Naturally, your finances are an area where lists are important, too. We’ve written previously about some important end-of-year cash management tasks, but in this article, we’d like to suggest some other general financial and investment tasks that deserve your attention as we quickly close the books on 2024.

  1. Take another look at your budget. Like blocking and tackling in football, budgeting is one of those personal finance basics that requires systematic re-visiting. How did your spending for the year match up with your targets? Were there any areas that required major adjustment, either up or down, and do those areas indicate a need for recalibration of your plans, going forward?
  2. What about your retirement account contributions? Focusing on the “saving and investing” part of your budget, how did you do this year with putting away funds in your retirement accounts? Remember, the elective contribution limit for 2024 for 401(k) and 403(b) accounts is $23,000, with an additional $7,500 in catch-up contributions for those 50 and older. If you haven’t yet but you are able to do so, consider maxing out your contribution before year-end. And even if you can’t contribute the maximum, make sure you’ve at least put in enough to qualify for your company’s matching contribution, if one is offered. And don’t forget about your traditional and Roth IRA accounts; you can put away up to $7,000 in 2024.
  3. Risk management. Review your insurance coverage: life, health, and casualty. Has the value of your home exceeded the limits of your homeowner policy? What about replacement value?

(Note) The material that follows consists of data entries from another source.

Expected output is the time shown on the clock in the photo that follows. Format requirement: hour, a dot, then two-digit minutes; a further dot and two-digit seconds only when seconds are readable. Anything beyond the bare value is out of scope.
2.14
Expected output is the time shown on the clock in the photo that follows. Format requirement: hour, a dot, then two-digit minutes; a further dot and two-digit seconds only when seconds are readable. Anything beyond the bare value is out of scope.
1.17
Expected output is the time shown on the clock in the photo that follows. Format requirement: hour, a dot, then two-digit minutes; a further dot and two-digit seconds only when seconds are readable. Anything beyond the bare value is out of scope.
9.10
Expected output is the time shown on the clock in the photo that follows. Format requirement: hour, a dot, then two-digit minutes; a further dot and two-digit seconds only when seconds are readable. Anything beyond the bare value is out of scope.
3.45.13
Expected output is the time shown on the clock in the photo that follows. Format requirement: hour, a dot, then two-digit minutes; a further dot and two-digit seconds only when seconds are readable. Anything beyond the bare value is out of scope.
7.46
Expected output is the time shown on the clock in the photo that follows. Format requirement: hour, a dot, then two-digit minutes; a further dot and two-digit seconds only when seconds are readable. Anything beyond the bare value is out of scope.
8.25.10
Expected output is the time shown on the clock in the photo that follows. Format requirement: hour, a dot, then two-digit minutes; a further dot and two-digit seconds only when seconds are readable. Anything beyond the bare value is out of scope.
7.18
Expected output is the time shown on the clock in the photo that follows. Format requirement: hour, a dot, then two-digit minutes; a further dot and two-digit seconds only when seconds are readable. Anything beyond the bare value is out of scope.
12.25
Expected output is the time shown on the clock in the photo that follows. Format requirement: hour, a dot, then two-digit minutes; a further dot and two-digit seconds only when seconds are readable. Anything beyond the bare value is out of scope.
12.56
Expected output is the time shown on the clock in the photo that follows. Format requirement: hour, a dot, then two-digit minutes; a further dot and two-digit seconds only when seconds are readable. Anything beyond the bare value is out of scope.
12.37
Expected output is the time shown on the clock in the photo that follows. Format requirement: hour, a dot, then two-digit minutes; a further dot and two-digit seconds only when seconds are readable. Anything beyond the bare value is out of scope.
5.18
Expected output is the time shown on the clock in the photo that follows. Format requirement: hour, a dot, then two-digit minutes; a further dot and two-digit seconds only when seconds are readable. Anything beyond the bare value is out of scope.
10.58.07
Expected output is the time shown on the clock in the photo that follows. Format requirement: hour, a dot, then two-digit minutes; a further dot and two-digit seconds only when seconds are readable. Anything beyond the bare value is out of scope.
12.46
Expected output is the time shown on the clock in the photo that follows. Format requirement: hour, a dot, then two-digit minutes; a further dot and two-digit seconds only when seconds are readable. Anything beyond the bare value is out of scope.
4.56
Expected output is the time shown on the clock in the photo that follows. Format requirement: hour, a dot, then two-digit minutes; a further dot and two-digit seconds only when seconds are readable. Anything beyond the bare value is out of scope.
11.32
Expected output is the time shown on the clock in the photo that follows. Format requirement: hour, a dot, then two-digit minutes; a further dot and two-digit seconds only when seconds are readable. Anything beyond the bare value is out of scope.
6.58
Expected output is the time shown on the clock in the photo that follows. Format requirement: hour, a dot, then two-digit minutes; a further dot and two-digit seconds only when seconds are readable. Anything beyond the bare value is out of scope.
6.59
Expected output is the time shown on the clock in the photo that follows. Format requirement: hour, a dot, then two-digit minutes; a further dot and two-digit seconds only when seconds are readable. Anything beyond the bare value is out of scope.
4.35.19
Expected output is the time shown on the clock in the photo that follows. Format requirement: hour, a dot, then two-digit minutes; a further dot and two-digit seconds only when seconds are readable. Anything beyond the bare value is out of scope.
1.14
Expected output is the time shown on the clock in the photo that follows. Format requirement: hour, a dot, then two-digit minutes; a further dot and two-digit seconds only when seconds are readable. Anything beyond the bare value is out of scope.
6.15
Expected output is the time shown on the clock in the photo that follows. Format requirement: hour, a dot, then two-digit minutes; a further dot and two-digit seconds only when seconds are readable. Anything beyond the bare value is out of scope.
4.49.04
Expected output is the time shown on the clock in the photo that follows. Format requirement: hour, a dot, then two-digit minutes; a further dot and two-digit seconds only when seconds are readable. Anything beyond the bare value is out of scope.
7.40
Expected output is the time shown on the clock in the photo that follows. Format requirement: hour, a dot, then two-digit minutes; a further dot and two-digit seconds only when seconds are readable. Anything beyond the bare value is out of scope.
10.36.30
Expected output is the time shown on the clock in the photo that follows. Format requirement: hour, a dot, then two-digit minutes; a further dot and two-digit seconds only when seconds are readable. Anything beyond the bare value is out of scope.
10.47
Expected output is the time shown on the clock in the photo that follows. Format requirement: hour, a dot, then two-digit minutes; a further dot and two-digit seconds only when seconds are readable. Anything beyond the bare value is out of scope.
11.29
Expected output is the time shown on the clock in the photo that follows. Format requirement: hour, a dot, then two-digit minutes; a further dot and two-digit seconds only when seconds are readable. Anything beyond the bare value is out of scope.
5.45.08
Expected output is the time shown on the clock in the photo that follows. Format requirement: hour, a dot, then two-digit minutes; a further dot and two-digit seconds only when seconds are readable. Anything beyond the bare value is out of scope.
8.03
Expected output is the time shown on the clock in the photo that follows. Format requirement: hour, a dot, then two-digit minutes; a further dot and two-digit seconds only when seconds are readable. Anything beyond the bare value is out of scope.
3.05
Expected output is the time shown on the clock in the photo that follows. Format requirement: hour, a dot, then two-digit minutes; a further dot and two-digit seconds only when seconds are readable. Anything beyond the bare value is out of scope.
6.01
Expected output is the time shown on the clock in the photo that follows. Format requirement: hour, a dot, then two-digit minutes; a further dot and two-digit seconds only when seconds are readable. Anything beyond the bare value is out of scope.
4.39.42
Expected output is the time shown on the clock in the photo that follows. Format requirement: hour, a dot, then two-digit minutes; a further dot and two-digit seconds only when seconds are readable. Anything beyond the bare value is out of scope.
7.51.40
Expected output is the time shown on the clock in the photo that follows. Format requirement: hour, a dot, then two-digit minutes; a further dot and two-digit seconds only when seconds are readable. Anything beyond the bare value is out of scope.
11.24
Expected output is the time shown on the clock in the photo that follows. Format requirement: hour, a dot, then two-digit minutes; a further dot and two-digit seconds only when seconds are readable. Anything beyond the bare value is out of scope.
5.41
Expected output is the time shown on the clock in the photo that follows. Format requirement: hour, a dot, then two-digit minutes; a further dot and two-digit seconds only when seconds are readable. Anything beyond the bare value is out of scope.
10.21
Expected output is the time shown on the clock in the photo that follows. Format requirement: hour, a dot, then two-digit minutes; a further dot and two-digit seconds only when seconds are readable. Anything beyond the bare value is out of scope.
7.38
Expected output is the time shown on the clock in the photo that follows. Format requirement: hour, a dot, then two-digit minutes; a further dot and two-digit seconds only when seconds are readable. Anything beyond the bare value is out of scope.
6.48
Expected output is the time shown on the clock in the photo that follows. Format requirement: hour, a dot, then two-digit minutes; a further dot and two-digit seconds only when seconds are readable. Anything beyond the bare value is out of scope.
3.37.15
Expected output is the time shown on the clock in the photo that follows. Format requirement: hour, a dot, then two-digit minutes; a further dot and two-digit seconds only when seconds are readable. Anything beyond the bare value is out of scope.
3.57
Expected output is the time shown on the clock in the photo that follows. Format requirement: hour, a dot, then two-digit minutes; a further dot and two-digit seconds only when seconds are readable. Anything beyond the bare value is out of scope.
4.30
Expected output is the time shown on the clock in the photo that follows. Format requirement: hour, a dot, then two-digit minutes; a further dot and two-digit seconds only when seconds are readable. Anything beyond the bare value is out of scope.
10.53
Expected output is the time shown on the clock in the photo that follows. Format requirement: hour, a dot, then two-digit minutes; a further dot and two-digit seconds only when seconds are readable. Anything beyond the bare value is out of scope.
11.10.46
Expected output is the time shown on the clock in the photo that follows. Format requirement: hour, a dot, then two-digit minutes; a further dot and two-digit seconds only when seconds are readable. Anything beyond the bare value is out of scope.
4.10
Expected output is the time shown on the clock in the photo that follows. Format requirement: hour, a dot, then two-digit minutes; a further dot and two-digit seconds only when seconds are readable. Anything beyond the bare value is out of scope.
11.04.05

Does your life insurance coverage still provide an adequate cushion for your family when compared to your current income and access to liquid assets in the event of untimely passing? If you own a business, whether as a single owner or a partner, is the key person coverage appropriate for ensuring the continuation of the business in a worst-case scenario? Is your medical insurance covering the bases, or could you benefit from switching to a high-deductible plan combined with a tax-favored health savings account (HSA)? And speaking of risks, what’s the status of your liquid emergency fund? Keeping it topped up with a balance equal to three to six months of current income is your best protection against a sudden change in employment status or health.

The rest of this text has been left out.